More broadly, EM-LLM is designed to make ultra-long contexts (memory-prohibitive for standard O(n^2) attention) computationally tractable. The Appendix C of our paper https://openreview.net/pdf?id=BI2int5SAC details how: significantly better attention scaling, efficient O(nm) memory formation, and large KV cache management via CPU/disk offloading. While there's a slight per-chunk overhead compared to the simplest retrieval methods initially, the crucial part is our ability to handle sequences at scales infeasible for full-context models. For instance, we're successfully using 8B models with 10M token contexts on a single GPU without prohibitive delays.
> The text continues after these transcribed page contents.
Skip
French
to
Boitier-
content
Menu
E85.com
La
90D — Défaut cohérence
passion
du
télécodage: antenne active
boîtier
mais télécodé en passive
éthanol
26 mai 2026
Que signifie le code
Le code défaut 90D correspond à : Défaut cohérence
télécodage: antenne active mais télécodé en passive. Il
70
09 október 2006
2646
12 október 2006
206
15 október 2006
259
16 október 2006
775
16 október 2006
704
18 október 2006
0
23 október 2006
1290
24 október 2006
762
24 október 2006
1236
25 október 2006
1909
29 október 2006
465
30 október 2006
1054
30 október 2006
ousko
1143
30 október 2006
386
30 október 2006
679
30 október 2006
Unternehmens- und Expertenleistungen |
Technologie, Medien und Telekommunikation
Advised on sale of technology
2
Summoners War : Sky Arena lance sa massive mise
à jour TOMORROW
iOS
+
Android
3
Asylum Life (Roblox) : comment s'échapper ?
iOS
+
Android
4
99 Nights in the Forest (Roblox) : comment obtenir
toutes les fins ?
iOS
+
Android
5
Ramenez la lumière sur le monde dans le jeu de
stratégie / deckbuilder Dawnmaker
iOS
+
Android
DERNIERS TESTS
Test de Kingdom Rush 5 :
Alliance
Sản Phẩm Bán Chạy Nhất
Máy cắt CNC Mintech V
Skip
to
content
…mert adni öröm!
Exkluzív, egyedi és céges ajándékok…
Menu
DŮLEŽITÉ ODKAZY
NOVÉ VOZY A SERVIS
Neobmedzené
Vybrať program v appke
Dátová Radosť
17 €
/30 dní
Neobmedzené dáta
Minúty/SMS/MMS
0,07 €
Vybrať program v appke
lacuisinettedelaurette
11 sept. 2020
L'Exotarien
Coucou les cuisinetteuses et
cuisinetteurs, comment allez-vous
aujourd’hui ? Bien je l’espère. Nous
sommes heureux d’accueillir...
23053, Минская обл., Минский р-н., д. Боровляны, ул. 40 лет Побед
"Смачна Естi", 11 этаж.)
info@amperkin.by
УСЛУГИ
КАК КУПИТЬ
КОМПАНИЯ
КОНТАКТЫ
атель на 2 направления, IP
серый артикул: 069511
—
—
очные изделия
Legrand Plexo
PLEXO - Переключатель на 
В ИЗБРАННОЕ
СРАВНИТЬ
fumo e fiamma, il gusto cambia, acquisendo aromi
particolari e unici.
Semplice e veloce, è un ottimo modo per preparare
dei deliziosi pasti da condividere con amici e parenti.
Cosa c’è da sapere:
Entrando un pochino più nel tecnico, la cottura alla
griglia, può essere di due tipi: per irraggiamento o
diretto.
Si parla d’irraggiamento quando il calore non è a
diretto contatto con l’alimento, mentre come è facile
Regarding RAG in particular, EM-LLM often shows significant gains on tasks needing deep understanding of a single, long, coherent context. A key reason is that EM-LLM allows each layer to retrieve and integrate relevant information from different "episodes" of the context independently, offering more nuance than a typical single RAG step, for similar overall resource use.

mountainriver•6mo ago
TTT, cannon layers, and titans seem like a stronger approach IMO.

Information needs to be compressed into latent space or it becomes computationally intractable

searchguy•6mo ago
do you have references to

> TTT, cannon layers, and titans

najarvg•6mo ago
This was the nearest reference I could find. Links to an unofficial pytorch implementation on Github are also linked in the threads somewhere - https://www.reddit.com/r/LocalLLaMA/comments/1i0q8nw/titans_...
vessenes•6mo ago
is titans replicated? I feel like lucidrains couldn't replicate.
logicchains•6mo ago
I think something like Titans explains Gemini's excellent long context performance. That would explain why the Titan team hasn't released the training code or hyperpameters used even though they said in the paper that they would, and why soon after that it came out that DeepMind would be holding off publishing new results for 6 months to avoid giving away competitive advantages.
p_v_doom•6mo ago
Interesting. Before there even was attention I was thinking that the episodic memory model offers something that could be very useful for neural nets, so its cool to see people testing that
killerstorm•6mo ago
Note that this works within a single sequence of tokens. It might be consistent with "episodic memory" metaphor if we consider a particular transformer run as its experience.

But this might be very different from what people expect from "memory" - i.e. ability to learn vast amounts of information and retrieve it as necessary.

This is more like a refinement of transformer attention: instead of running attention over all tokens (which is very expensive as it's quadratic), it selects a subset of token spans and runs fine-grained attention only on those. So it essentially breaks transformer attention into two parts - coarse-grained (k-NN over token spans) and fine-grained (normal).

It might be a great thing for long-context situations. But it doesn't make sense when you want millions of different facts to be considered - making them into long context is rather inefficient.

yorwba•6mo ago
It would be inefficient if you had to do it from scratch for every query, but if you can do it once as a preprocessing step and reuse the prepared context for many queries, it might start to become more efficient than a shorter context that includes only some documents but has to be reprocessed because it's different every time.
killerstorm•6mo ago
Yes, I think it might be a good solution where you have a context up to 10M of tokens and you do a lot of requests with that context. It might be relevant for agentic stuff which tends to produce long chat logs - especially with some gadgets on top, e.g. some 'episodes' might be completely removed as obsolete.

But I don't think it's a good solution for bigger amounts of data - as in that case it's more beneficial if that can be formed into independent memories.